Edita Gruberova, l’adieu à la reine
C’est coiffée d’une toque scintillante, assortie à sa robe de soie mauve, qu’on la redécouvre dans un enregistrement de La Flûte enchantée de 1983, au Bayerische Staatsoper – et sans doute ainsi qu’on la gardera en mémoire: dans ses habits de Reine de la nuit. Edita Gruberova, soprano slovaque de 74 ans, est décédée lundi à Zurich, annonçait le lendemain un communiqué de l’agence allemande Hilbert Artists Management. Une révérence après un demi-siècle de carrière sur les plus grandes scènes, emmenée notamment par son interprétation de la figure mozartienne.
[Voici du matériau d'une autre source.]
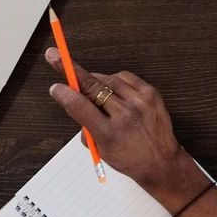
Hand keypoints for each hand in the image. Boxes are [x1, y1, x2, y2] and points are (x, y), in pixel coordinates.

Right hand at [45, 50, 208, 211]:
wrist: (162, 162)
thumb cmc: (129, 158)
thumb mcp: (101, 150)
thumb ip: (86, 127)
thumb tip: (75, 101)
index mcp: (108, 133)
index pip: (80, 107)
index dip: (64, 94)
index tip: (55, 86)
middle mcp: (124, 115)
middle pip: (92, 87)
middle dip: (71, 70)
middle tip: (55, 55)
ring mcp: (139, 102)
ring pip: (108, 80)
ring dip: (94, 80)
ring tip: (91, 87)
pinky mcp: (150, 94)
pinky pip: (125, 77)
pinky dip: (114, 80)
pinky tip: (112, 88)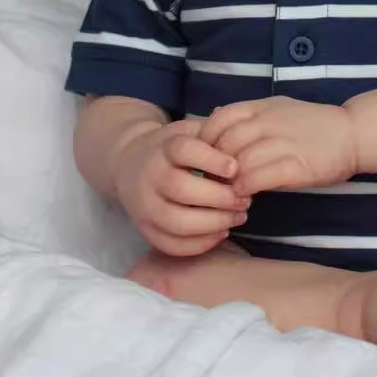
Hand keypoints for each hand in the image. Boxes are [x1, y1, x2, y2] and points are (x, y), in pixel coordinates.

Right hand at [112, 119, 251, 256]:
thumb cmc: (173, 148)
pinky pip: (171, 245)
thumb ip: (215, 137)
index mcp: (164, 147)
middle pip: (181, 189)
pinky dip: (200, 243)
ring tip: (238, 217)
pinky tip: (221, 232)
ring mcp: (144, 205)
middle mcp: (150, 176)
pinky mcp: (145, 230)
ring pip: (176, 221)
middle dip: (219, 198)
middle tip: (244, 200)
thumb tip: (245, 150)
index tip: (235, 168)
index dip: (212, 160)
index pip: (184, 150)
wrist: (131, 163)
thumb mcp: (191, 132)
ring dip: (213, 223)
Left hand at [200, 97, 358, 195]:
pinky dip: (247, 188)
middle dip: (214, 165)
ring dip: (229, 180)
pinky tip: (246, 195)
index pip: (221, 117)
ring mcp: (284, 143)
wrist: (353, 133)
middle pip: (226, 142)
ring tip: (227, 191)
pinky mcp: (297, 166)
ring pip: (241, 161)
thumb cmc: (313, 125)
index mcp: (263, 107)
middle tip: (211, 180)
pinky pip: (260, 178)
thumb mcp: (278, 108)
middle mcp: (270, 121)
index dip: (206, 138)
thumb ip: (249, 113)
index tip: (204, 156)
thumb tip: (215, 115)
Son timbre de soprano dite coloratura, pouvant s’envoler dans des aigus spectaculaires, l’avait prédestinée au fameux aria de la Reine de la nuit et son contre-fa.
En tout, Edita Gruberova l’incarnera 148 fois, 70 rien que sur la scène du Staatsoper de Vienne. Là où cette native de Bratislava, fuyant la Tchécoslovaquie communiste au début des années 1970, débutait en alternant petits et grands rôles.
«Ce n’était pas facile pour elle, toute sa famille était de l’autre côté du rideau de fer et régulièrement menacée, rappelle Dominique Meyer, directeur de l’institution jusqu’en 2020 et désormais à la tête de La Scala de Milan. Elle en parlait souvent.» Mais l’époque joue paradoxalement en sa faveur: «Il y avait alors un manque de grands interprètes superlatifs qu’elle est venue combler. Naturellement par ses qualités vocales extraordinaires, son agilité virtuose.»
«Les gens l’aimaient»
Une puissance vocale rare et endurante, doublée d’une technique hors pair, qui ne tarde pas à envoûter le public. Chacune de ses apparitions est un triomphe, notamment dans l’un de ses autres rôles fétiches, la Zerbinetta de Strauss. «Il y a eu ce moment assez extraordinaire lors de la création de la nouvelle production d’Ariane à Naxos en 1976, au Staatsoper, se souvient Dominique Meyer. Avec Edita Gruberova dans le rôle de Zerbinetta. Le public l’a applaudie durant 35 minutes, au beau milieu de l’opéra! Elle avait le genre de voix qui font chavirer. Les gens l’aimaient.»
Adulée, véritable Callas de l’Europe centrale capable de provoquer des files d’attente interminables, Edita Gruberova n’en était pas moins une personne simple, souligne Dominique Meyer. «On la voyait se promener, sac plastique à la main, sans trop faire de cas de la manière dont elle était vêtue. Elle aimait raconter des histoires, elle était très drôle et très agréable avec les techniciens, son habilleuse l’adorait! Elle ne faisait la grande diva que sur scène.»
La cantatrice foulera celles de l’Opéra de Munich ou de Zurich, ses «maisons», en muse de Strauss comme de Mozart. Avant d’embrasser le répertoire bel canto, de Lucia di Lammermoor à Anna Bolena.
«Servir des génies»
Une scène qu’Edita Gruberova peinera à quitter, enchaînant les concerts jusque dans ses dernières années – et même une tournée au Japon en 2016. «Elle se battait pour continuer sa carrière, c’était sa vie», confirme Dominique Meyer. C’est finalement lors d’un concert de gala, en juin 2018, que la soprano a fait ses adieux à l’Opéra de Vienne, avant de se retirer complètement de la scène lyrique fin 2019.
Mardi, les hommages à la légende se sont multipliés. «Elle était l’une des meilleures sopranos du monde. Elle disait que son destin était de servir des génies tels que Mozart, Bellini, Schubert ou Donizetti», a notamment souligné la présidente slovaque Zuzana Caputova. «La voix d’Edita Gruberova reste en nous pour toujours.»